By Dean Smith, director, Project MUSE
Dean Smith is part of our full roster of book signings and other events at this year’s Baltimore Book Festival. He and Ted Patterson will be signing copies of the second edition of Football in Baltimore: History and Memorabilia from Colts to Ravens in the Peabody Library at 1 pm on Sunday.
I first encountered the books of the Johns Hopkins University Press in the late 1990s at the Baltimore Book Festival. I had moved back into the area from New York City and greatly enjoyed speaking with Washington Post reporter William Gildea, the author of When the Colts Belonged to Baltimore: A Father and a Son, a Team and a Time, in the Press tent. I enjoyed reading the book and always thought that it was the kind of book I’d like to write about the Baltimore Colts.
When I joined the Johns Hopkins University Press as Director of Project MUSE in 2010, I encountered another Press title about the Colts. The Colts’ Baltimore: A City and Its Love Affair in the 1950s, written by Michael Olesker, chronicles the 1958 Championship season from the neighborhood perspective, capturing the city’s colorful football characters in a street view of the season that ended with the greatest game ever played. I contacted him to speak at the MUSE Publisher Meeting, where he talked passionately about an incredible moment in the city’s history that led to the rise of the modern day NFL.
Shortly thereafter, I consulted Ted Patterson’s comprehensive Football in Baltimore: History and Memorabilia when writing a brief history of the 94-year-old football rivalry between Calvert Hall College High School and Loyola High School.

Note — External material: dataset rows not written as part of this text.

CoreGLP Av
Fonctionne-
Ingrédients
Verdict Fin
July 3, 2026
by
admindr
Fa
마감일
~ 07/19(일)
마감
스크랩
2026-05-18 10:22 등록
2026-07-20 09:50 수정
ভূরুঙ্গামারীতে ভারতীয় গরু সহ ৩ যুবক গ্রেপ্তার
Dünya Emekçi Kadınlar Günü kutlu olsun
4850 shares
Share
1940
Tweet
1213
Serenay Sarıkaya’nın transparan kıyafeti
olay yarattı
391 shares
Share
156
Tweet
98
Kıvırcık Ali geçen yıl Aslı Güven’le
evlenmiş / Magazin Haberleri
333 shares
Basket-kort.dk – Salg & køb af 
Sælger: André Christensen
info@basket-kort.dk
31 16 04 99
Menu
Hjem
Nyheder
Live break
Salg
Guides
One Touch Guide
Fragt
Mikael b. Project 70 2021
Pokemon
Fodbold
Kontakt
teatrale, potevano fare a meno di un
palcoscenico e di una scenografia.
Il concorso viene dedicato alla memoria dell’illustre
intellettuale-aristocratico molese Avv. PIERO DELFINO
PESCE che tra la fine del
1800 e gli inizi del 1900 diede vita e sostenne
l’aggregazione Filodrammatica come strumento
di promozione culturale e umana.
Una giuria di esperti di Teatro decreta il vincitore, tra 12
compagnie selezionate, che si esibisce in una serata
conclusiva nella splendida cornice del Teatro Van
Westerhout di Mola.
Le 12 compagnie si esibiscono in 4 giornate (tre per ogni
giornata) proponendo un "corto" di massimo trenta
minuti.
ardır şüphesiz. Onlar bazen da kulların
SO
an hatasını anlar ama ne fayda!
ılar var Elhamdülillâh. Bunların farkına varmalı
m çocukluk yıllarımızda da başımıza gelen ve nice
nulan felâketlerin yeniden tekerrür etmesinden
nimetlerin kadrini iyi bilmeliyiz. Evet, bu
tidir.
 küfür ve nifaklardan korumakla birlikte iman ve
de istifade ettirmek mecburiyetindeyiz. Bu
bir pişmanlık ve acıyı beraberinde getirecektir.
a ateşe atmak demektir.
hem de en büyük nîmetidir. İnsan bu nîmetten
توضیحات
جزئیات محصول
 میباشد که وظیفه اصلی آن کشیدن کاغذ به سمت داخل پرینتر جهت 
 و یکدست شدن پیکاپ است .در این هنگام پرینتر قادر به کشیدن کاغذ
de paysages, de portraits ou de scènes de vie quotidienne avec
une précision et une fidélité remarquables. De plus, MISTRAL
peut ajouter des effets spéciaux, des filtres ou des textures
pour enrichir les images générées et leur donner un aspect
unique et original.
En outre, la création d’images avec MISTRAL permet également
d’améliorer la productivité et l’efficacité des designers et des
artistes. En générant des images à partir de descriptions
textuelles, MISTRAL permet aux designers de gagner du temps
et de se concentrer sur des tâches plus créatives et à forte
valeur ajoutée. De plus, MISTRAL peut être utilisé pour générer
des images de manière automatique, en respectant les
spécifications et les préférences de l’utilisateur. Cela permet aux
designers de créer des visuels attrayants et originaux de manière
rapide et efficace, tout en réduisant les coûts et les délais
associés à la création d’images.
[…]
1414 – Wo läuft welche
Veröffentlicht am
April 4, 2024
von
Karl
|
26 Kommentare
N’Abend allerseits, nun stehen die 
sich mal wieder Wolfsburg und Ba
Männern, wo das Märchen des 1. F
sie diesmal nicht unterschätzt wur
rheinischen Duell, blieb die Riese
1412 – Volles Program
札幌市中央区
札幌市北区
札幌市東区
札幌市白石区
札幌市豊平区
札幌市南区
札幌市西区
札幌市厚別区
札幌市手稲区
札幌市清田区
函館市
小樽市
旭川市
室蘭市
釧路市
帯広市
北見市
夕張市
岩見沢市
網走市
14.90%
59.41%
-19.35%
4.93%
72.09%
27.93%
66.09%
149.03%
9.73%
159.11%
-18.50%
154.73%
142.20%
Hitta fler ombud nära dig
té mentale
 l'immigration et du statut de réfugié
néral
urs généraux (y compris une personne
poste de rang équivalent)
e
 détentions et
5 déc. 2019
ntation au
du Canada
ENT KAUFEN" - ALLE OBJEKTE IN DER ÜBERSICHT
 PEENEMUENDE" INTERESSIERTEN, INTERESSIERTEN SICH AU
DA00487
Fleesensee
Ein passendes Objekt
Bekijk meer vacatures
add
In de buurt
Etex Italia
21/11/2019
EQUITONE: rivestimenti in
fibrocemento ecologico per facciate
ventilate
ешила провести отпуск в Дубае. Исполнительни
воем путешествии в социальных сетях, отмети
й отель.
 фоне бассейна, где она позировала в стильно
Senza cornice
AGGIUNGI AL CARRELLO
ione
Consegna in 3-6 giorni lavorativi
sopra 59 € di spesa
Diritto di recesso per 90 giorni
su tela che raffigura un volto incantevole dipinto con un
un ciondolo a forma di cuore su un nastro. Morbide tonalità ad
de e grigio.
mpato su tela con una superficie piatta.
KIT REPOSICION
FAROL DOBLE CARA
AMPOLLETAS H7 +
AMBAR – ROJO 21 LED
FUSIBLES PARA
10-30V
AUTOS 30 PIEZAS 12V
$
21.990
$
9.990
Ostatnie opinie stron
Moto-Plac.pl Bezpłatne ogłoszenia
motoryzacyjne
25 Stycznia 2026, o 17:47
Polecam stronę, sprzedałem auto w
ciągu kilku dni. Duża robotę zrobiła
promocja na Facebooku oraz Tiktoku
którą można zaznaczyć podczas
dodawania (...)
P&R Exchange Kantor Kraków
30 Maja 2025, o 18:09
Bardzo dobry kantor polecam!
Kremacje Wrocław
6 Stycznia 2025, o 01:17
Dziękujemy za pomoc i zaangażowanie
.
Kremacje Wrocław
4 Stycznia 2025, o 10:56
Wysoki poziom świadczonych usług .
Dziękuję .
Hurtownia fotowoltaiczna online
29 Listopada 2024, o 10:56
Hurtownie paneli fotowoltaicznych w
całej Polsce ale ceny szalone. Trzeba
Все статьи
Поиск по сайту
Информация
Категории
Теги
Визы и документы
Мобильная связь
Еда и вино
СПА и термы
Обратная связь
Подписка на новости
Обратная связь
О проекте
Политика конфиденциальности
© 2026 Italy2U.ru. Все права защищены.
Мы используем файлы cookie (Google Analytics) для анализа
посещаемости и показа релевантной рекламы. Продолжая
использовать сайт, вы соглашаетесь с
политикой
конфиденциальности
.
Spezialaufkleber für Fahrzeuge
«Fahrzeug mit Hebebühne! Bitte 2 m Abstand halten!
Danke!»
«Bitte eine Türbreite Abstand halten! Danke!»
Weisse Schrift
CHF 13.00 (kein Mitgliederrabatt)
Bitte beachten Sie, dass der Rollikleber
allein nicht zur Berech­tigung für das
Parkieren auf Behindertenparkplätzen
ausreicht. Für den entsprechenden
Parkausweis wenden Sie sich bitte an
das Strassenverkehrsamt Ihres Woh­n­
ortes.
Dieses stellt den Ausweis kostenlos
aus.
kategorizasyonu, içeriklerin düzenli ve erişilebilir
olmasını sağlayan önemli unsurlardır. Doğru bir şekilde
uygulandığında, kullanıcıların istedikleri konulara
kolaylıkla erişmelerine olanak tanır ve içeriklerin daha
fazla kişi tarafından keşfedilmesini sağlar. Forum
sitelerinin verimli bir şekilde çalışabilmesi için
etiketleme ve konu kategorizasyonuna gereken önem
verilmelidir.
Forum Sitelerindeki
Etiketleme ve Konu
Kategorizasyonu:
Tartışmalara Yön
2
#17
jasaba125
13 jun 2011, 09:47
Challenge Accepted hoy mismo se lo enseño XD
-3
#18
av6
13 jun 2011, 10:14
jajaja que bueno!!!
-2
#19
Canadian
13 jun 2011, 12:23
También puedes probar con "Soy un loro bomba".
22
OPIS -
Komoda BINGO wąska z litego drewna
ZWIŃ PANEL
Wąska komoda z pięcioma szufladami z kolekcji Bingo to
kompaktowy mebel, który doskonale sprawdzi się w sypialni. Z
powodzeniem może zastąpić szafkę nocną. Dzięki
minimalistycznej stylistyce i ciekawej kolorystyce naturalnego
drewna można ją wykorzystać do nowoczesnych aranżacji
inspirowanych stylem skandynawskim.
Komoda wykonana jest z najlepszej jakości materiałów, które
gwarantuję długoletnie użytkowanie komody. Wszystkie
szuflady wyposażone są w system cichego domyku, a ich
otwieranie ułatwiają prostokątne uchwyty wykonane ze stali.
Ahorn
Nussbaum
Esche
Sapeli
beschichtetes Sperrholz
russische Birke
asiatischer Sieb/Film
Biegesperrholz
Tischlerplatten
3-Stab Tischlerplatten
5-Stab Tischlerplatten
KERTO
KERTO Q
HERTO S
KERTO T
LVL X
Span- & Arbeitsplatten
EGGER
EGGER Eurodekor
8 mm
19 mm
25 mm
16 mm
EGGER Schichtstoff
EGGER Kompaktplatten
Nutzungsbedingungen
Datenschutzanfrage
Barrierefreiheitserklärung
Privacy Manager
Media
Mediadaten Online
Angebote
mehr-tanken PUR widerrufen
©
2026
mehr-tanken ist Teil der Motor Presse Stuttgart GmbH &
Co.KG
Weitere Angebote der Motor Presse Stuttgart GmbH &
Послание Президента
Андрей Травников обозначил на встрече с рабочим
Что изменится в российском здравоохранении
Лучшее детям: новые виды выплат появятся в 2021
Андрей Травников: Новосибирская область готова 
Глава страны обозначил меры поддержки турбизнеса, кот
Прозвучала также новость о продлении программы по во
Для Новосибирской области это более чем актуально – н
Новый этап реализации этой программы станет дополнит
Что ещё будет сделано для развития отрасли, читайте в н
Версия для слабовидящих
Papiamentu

Their annual Turkey Bowl embodies another of the city’s rich football traditions.
After being enthralled by the Ravens Super Bowl season in 2012, I set out to write a book in the tradition of Gildea and Olesker about another defining moment: our unexpected and electrifying Super Bowl run and its relationship to the city’s football history. With our second Super Bowl trophy, courtesy of the purple and black, we have now reached the moment when we can put the last few spades of dirt over the painful baggage of losing the Colts in 1984.
“That last season was incredible,” said retired sportscaster and Colt announcer Vince Bagli. “The enthusiasm for the Ravens matches what we had for the Colts.”
Soon after returning from the Super Bowl, I started putting together a proposal for a book that went deeper into the games than the game stories I was writing for Baltimore Brew. I wanted to tell my own football history within the context of a magical season. The book, Never Easy, Never Pretty: A Fan, A City, A Championship Season, was published by the Temple University Press on August 23.
One day last spring, on Lovegrove Street, which runs behind Johns Hopkins University Press, I ran into my colleague, senior books editor Bob Brugger—the person responsible for the Press’ regional list, which includes the Baltimore football books. Bob immediately focused on updating Patterson’s Football in Baltimore.
“Start writing,” he said. “Start writing now, I’ll handle the rest.”
It reminded me of H.L. Mencken’s legendary tale about his first job at the Sun. He went there looking for work and a fire broke out somewhere in the city.
“Go!” the editor yelled at him. “Go now. Just go!”
Published in 1999, Football in Baltimore included only three years of Baltimore Ravens’ history. It didn’t cover the first Ravens’ Super Bowl run in 2000 or last year’s title. I wrote about thirteen years of Ravens history in two chapters and selected new photos to tell their story. The story begins with Joe Flacco dropping back to pass against the Denver Broncos with 40 seconds left in the game, then works its way back to the 2000 season. “A Ravens Renaissance,” the first chapter, ends in 2007 with the Brian Billick era. “The Second Coming” begins with the 2008 season—the first one for head coach John Harbaugh, Joe Flacco, and Ray Rice.
I also provided an update on the Maryland and Navy football programs, the great high school rivalries of City vs. Poly and Calvert Hall vs. Loyola, and the emergence of Gilman as an area power. Ted Patterson included new photos of memorabilia shot by Edwin Remsburg.
Football in Baltimore is a must-read for any Baltimore football fan. This beautiful book— with an updated cover, as well as new artwork, photos, and contents—landed on my desk yesterday. The book, which represents a triumphant feat of publishing prowess on an accelerated schedule, reflects the dedication and publishing expertise of my colleagues at the Johns Hopkins University Press and the passion of a city devoted to football teams.
I am deeply grateful and honored to join my heroes William Gildea and Michael Olesker in representing the Press as an author this weekend at the Baltimore Book Festival.